Your instructions
Go through the records below from the first line and print each one exactly, stopping after the line that contains "σ<sub>2</sub> = −γH". Do not print pictures or anything past that line.

Input records
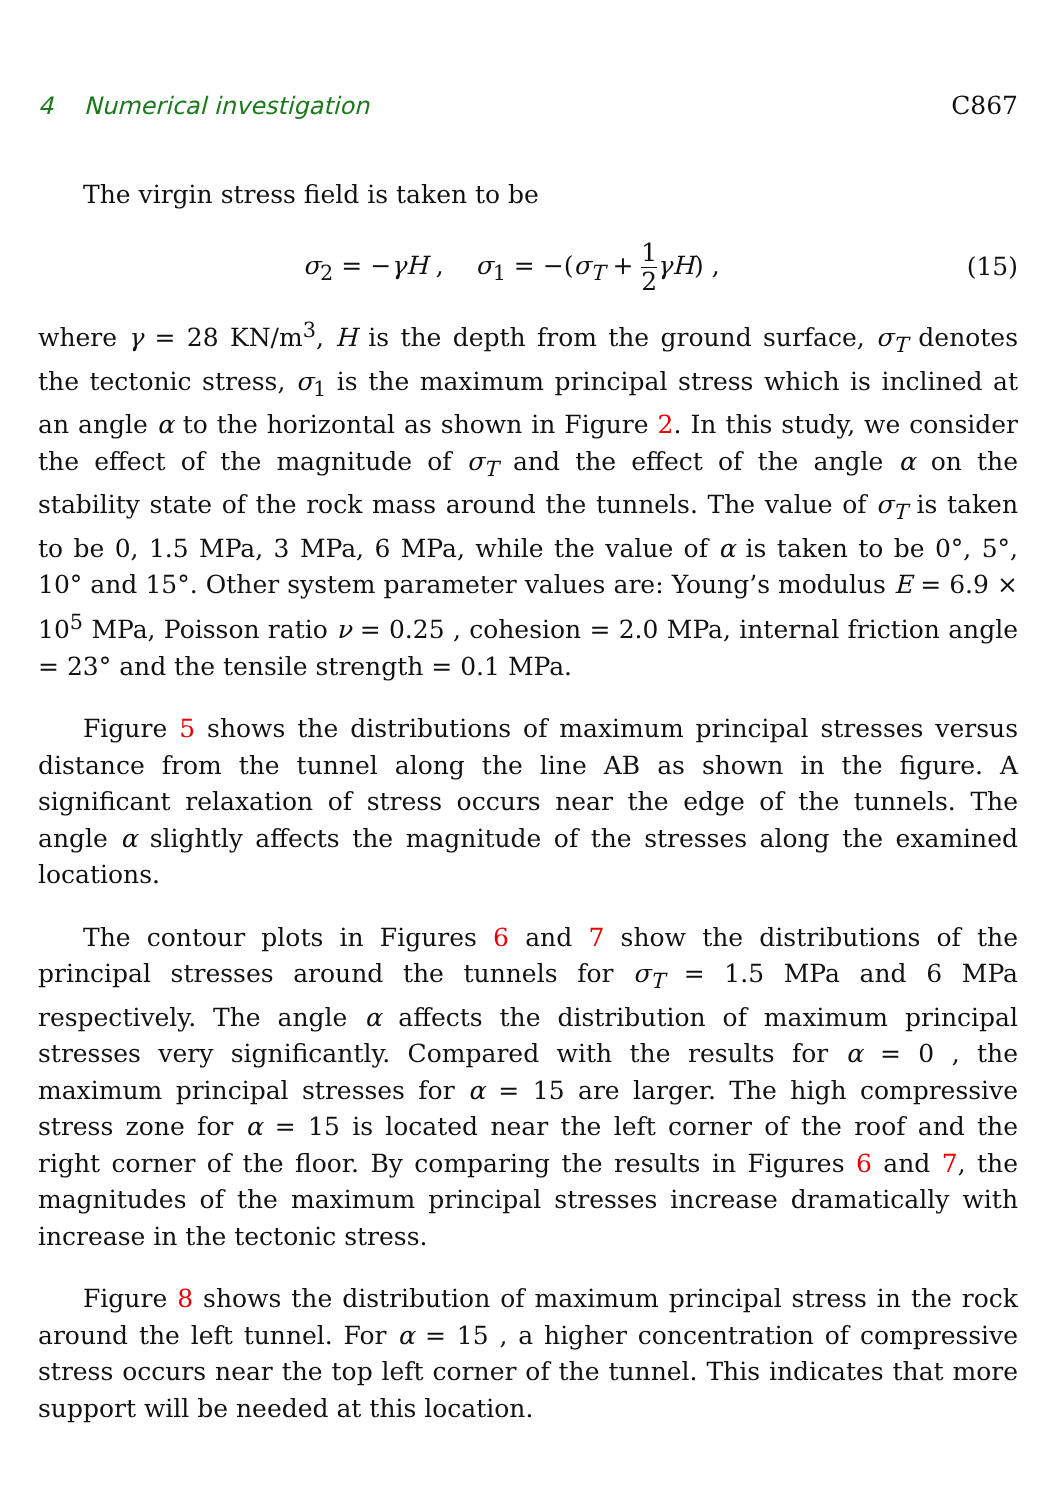4 Numerical investigation C867
The virgin stress field is taken to be
σ<sub>2</sub> = −γH , σ<sub>1</sub> = −(σ<sub>T</sub> + 1 2 γH) , (15)
where γ = 28 KN/m<sup>3</sup>, H is the depth from the ground surface, σ<sub>T</sub> denotes the tectonic stress, σ<sub>1</sub> is the maximum principal stress which is inclined at an angle α to the horizontal as shown in Figure 2. In this study, we consider the effect of the magnitude of σ<sub>T</sub> and the effect of the angle α on the stability state of the rock mass around the tunnels. The value of σ<sub>T</sub> is taken to be 0, 1.5 MPa, 3 MPa, 6 MPa, while the value of α is taken to be 0°, 5°, 10° and 15°. Other system parameter values are: Young’s modulus E = 6.9 × 10<sup>5</sup> MPa, Poisson ratio ν = 0.25 , cohesion = 2.0 MPa, internal friction angle = 23° and the tensile strength = 0.1 MPa.
Figure 5 shows the distributions of maximum principal stresses versus distance from the tunnel along the line AB as shown in the figure. A significant relaxation of stress occurs near the edge of the tunnels. The angle α slightly affects the magnitude of the stresses along the examined locations.
The contour plots in Figures 6 and 7 show the distributions of the principal stresses around the tunnels for σ<sub>T</sub> = 1.5 MPa and 6 MPa respectively. The angle α affects the distribution of maximum principal stresses very significantly. Compared with the results for α = 0 , the maximum principal stresses for α = 15 are larger. The high compressive stress zone for α = 15 is located near the left corner of the roof and the right corner of the floor. By comparing the results in Figures 6 and 7, the magnitudes of the maximum principal stresses increase dramatically with increase in the tectonic stress.
Figure 8 shows the distribution of maximum principal stress in the rock around the left tunnel. For α = 15 , a higher concentration of compressive stress occurs near the top left corner of the tunnel. This indicates that more support will be needed at this location.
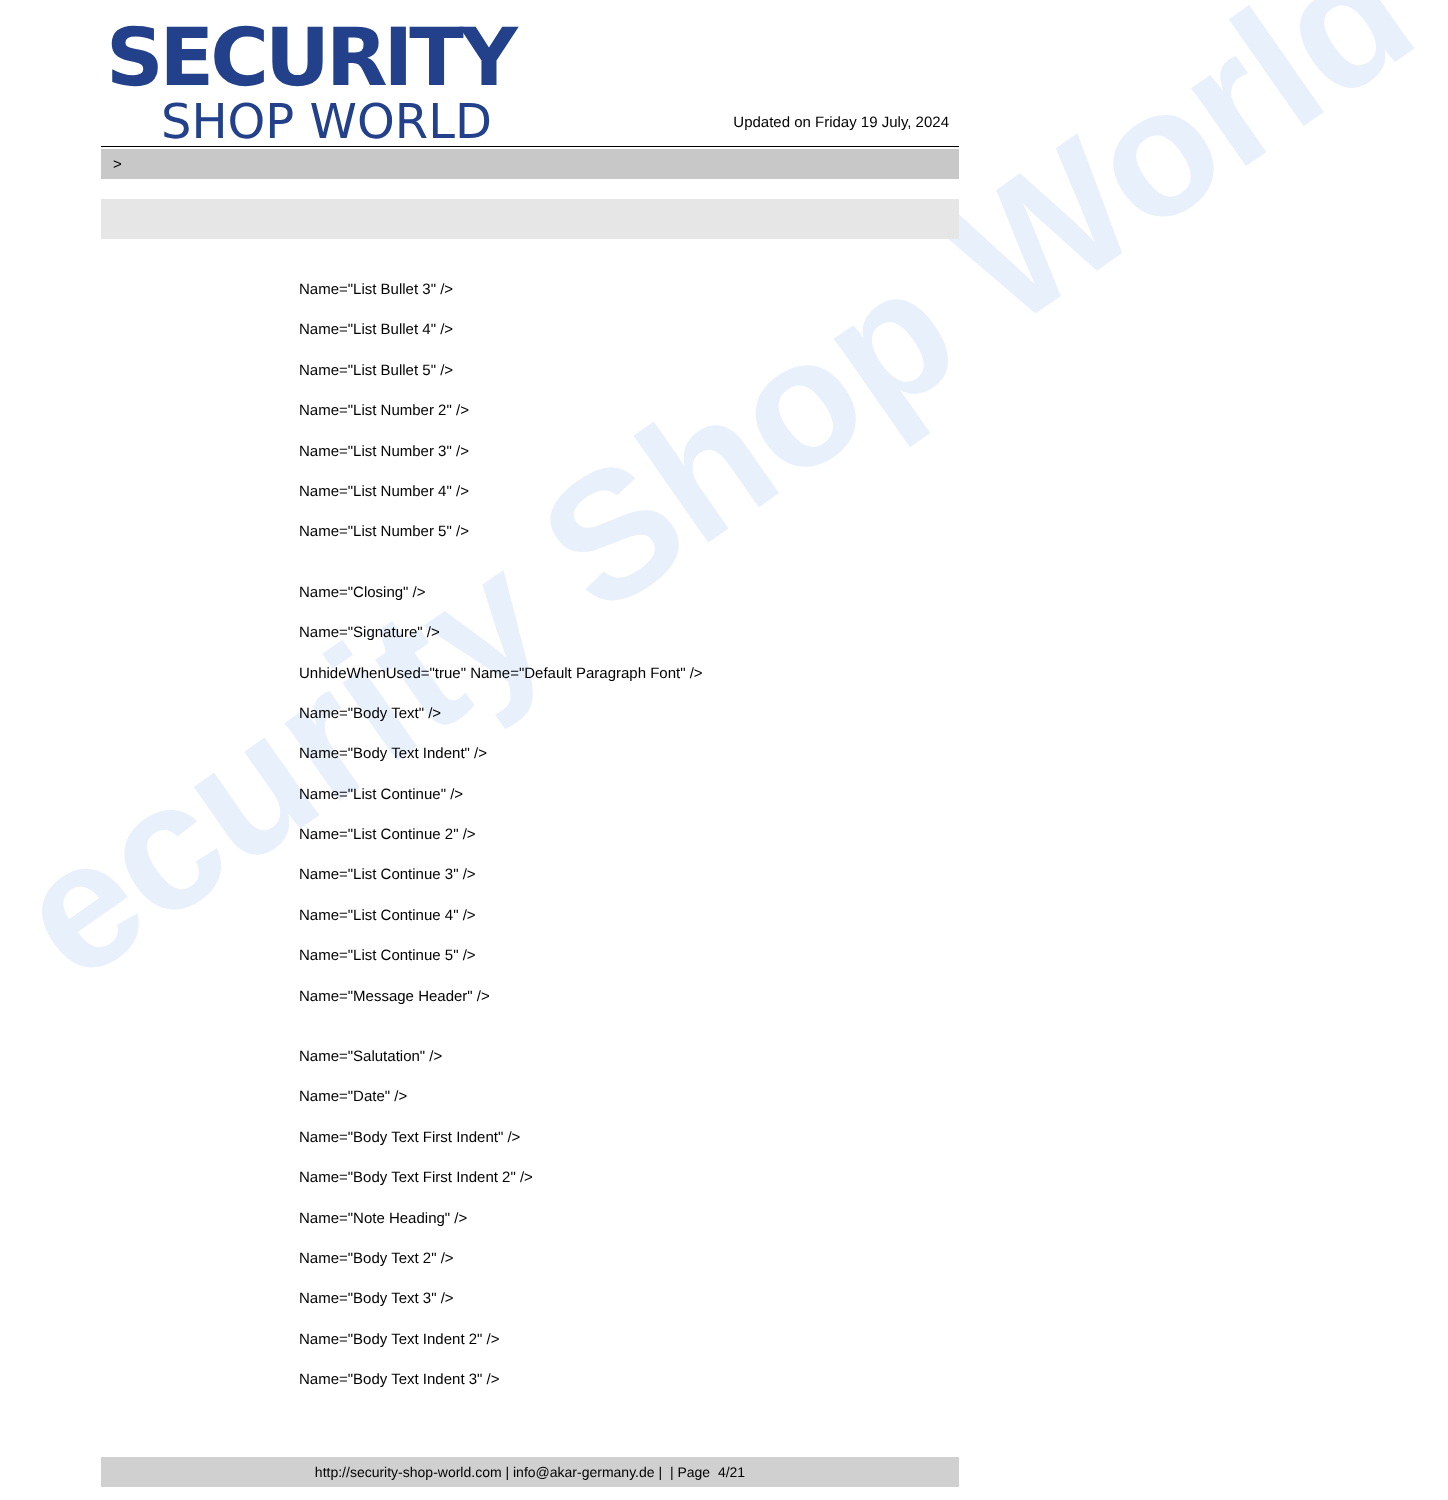ecurity Shop World
SECURITY
SHOP WORLD
Updated on Friday 19 July, 2024
>
Name="List Bullet 3" />
Name="List Bullet 4" />
Name="List Bullet 5" />
Name="List Number 2" />
Name="List Number 3" />
Name="List Number 4" />
Name="List Number 5" />
Name="Closing" />
Name="Signature" />
UnhideWhenUsed="true" Name="Default Paragraph Font" />
Name="Body Text" />
Name="Body Text Indent" />
Name="List Continue" />
Name="List Continue 2" />
Name="List Continue 3" />
Name="List Continue 4" />
Name="List Continue 5" />
Name="Message Header" />
Name="Salutation" />
Name="Date" />
Name="Body Text First Indent" />
Name="Body Text First Indent 2" />
Name="Note Heading" />
Name="Body Text 2" />
Name="Body Text 3" />
Name="Body Text Indent 2" />
Name="Body Text Indent 3" />
http://security-shop-world.com | info@akar-germany.de | | Page 4/21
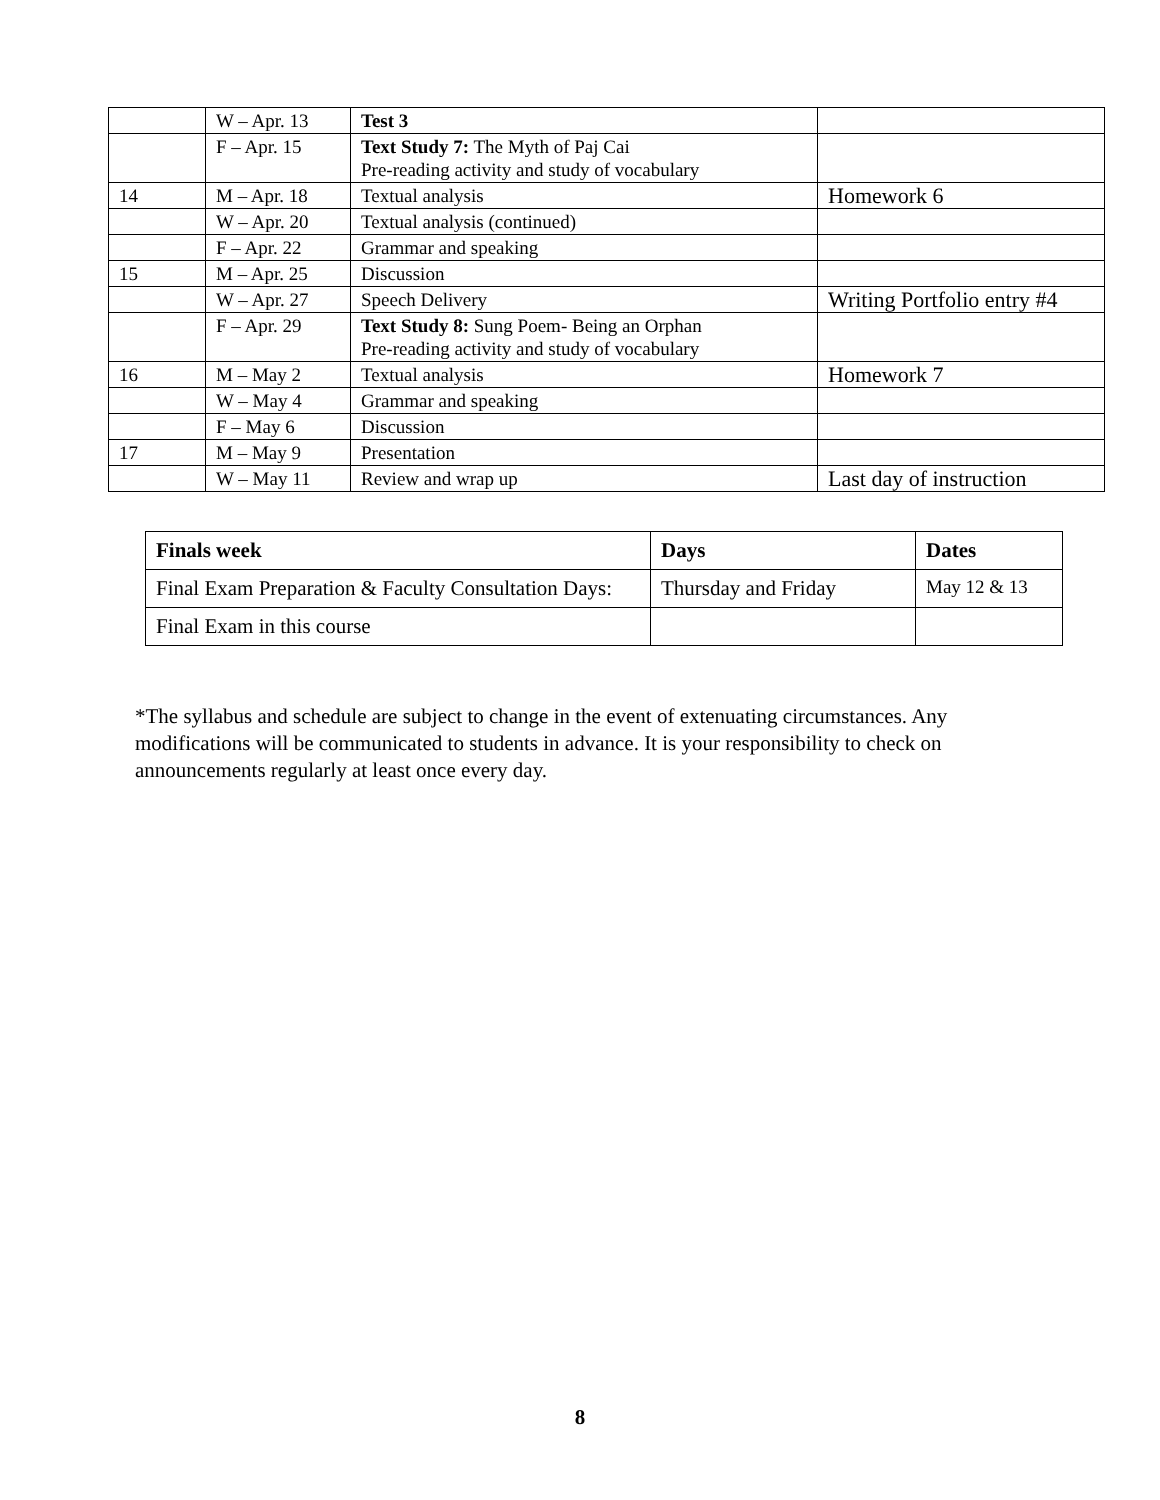| | W – Apr. 13 | Test 3 | |
| | F – Apr. 15 | Text Study 7: The Myth of Paj Cai Pre-reading activity and study of vocabulary | |
| 14 | M – Apr. 18 | Textual analysis | Homework 6 |
| | W – Apr. 20 | Textual analysis (continued) | |
| | F – Apr. 22 | Grammar and speaking | |
| 15 | M – Apr. 25 | Discussion | |
| | W – Apr. 27 | Speech Delivery | Writing Portfolio entry #4 |
| | F – Apr. 29 | Text Study 8: Sung Poem- Being an Orphan Pre-reading activity and study of vocabulary | |
| 16 | M – May 2 | Textual analysis | Homework 7 |
| | W – May 4 | Grammar and speaking | |
| | F – May 6 | Discussion | |
| 17 | M – May 9 | Presentation | |
| | W – May 11 | Review and wrap up | Last day of instruction |
| Finals week | Days | Dates |
| --- | --- | --- |
| Final Exam Preparation & Faculty Consultation Days: | Thursday and Friday | May 12 & 13 |
| Final Exam in this course | | |
*The syllabus and schedule are subject to change in the event of extenuating circumstances. Any modifications will be communicated to students in advance. It is your responsibility to check on announcements regularly at least once every day.
8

Response to the exercise
4 Numerical investigation C867
The virgin stress field is taken to be
σ<sub>2</sub> = −γH , σ<sub>1</sub> = −(σ<sub>T</sub> + 1 2 γH) , (15)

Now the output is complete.